• PROBLEM STATEMENT
Leave every image out, and print the remaining lines below exactly.

• DATA BLOCK
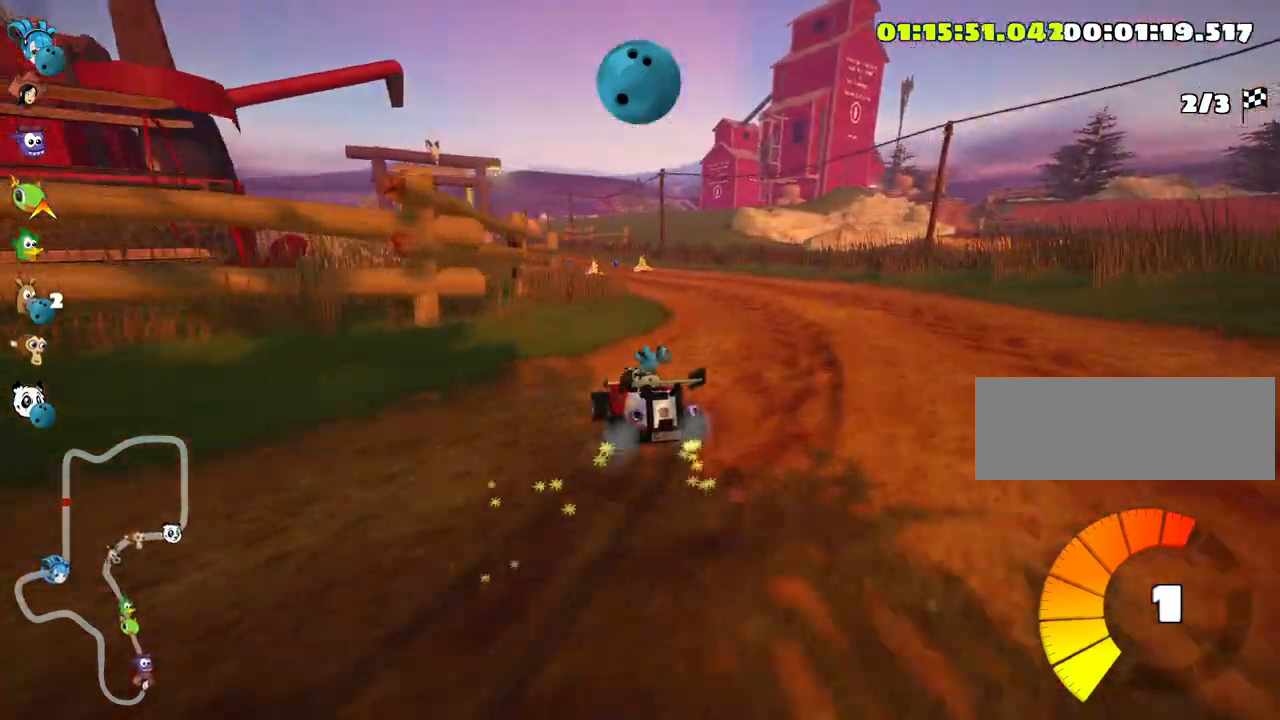
{"keys": ["left", "skid", "up"], "events": [[216, "left", "down"]]}
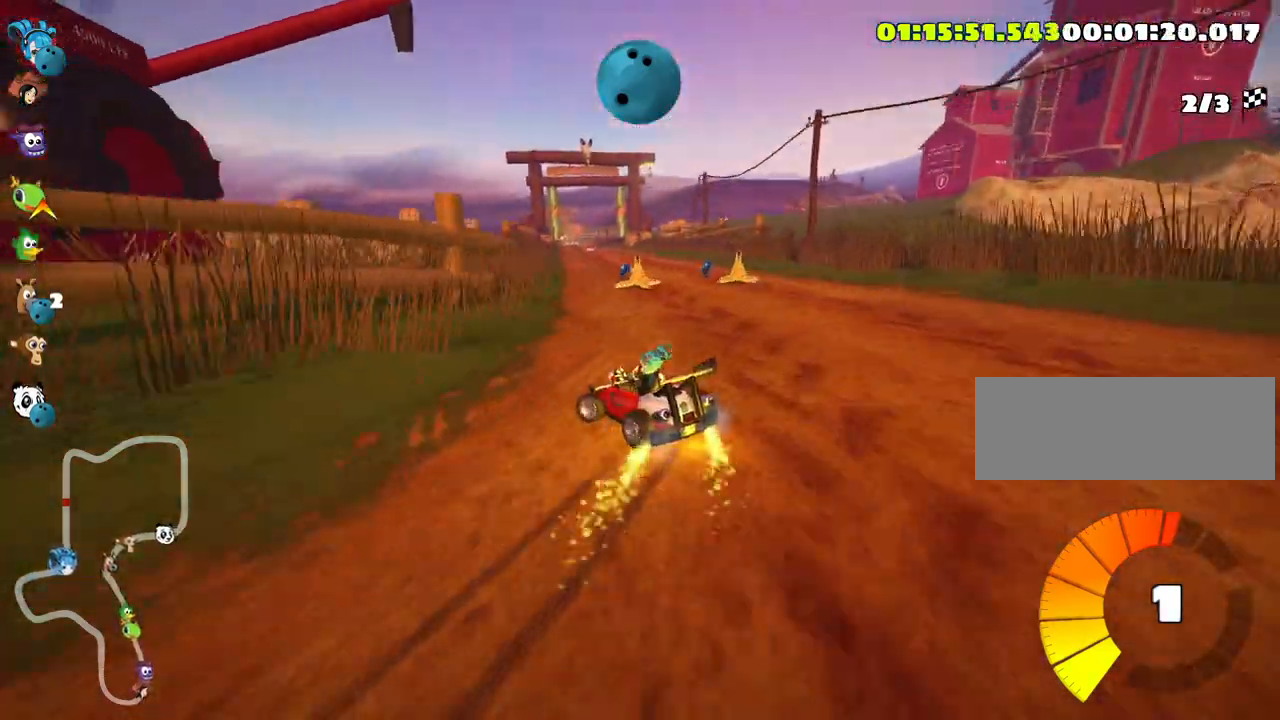
{"keys": ["left", "up"], "events": [[16, "left", "up"], [100, "right", "down"], [250, "skid", "up"], [416, "right", "up"], [466, "left", "down"]]}
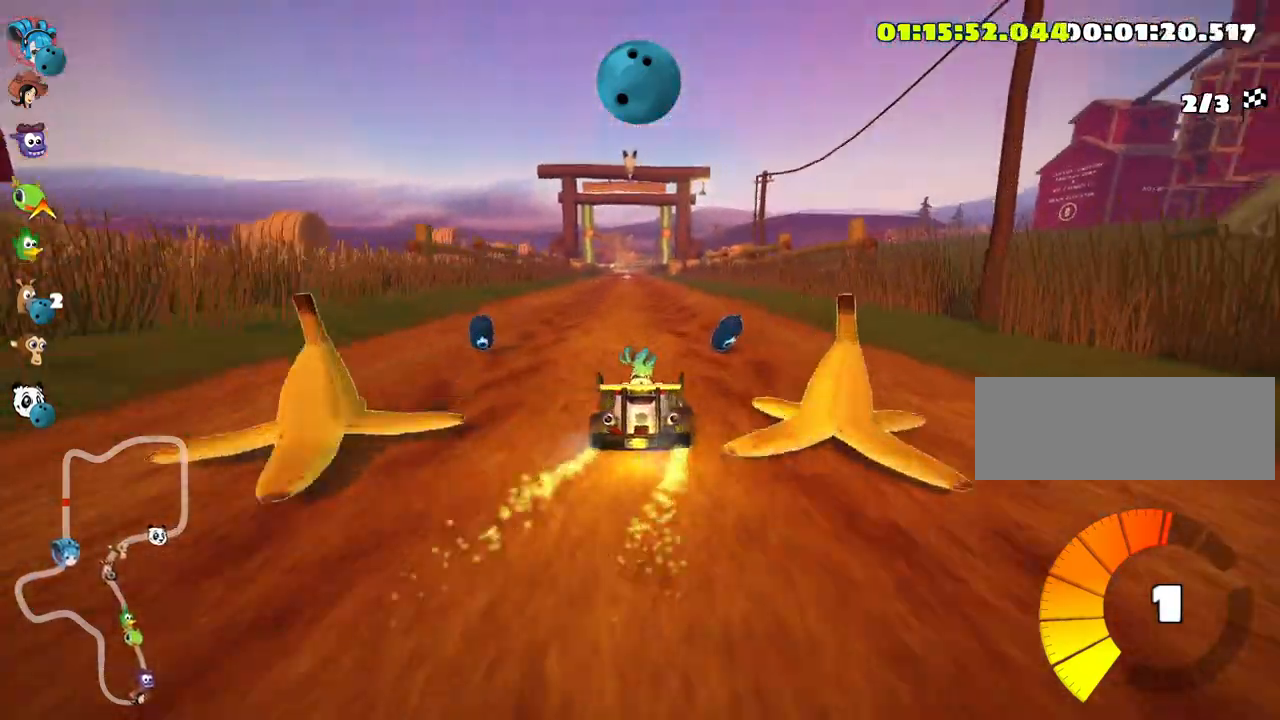
{"keys": ["up"], "events": [[216, "nitro", "down"], [333, "left", "up"], [383, "nitro", "up"]]}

• RESPONSE
{"keys": ["left", "skid", "up"], "events": [[216, "left", "down"]]}
{"keys": ["left", "up"], "events": [[16, "left", "up"], [100, "right", "down"], [250, "skid", "up"], [416, "right", "up"], [466, "left", "down"]]}
{"keys": ["up"], "events": [[216, "nitro", "down"], [333, "left", "up"], [383, "nitro", "up"]]}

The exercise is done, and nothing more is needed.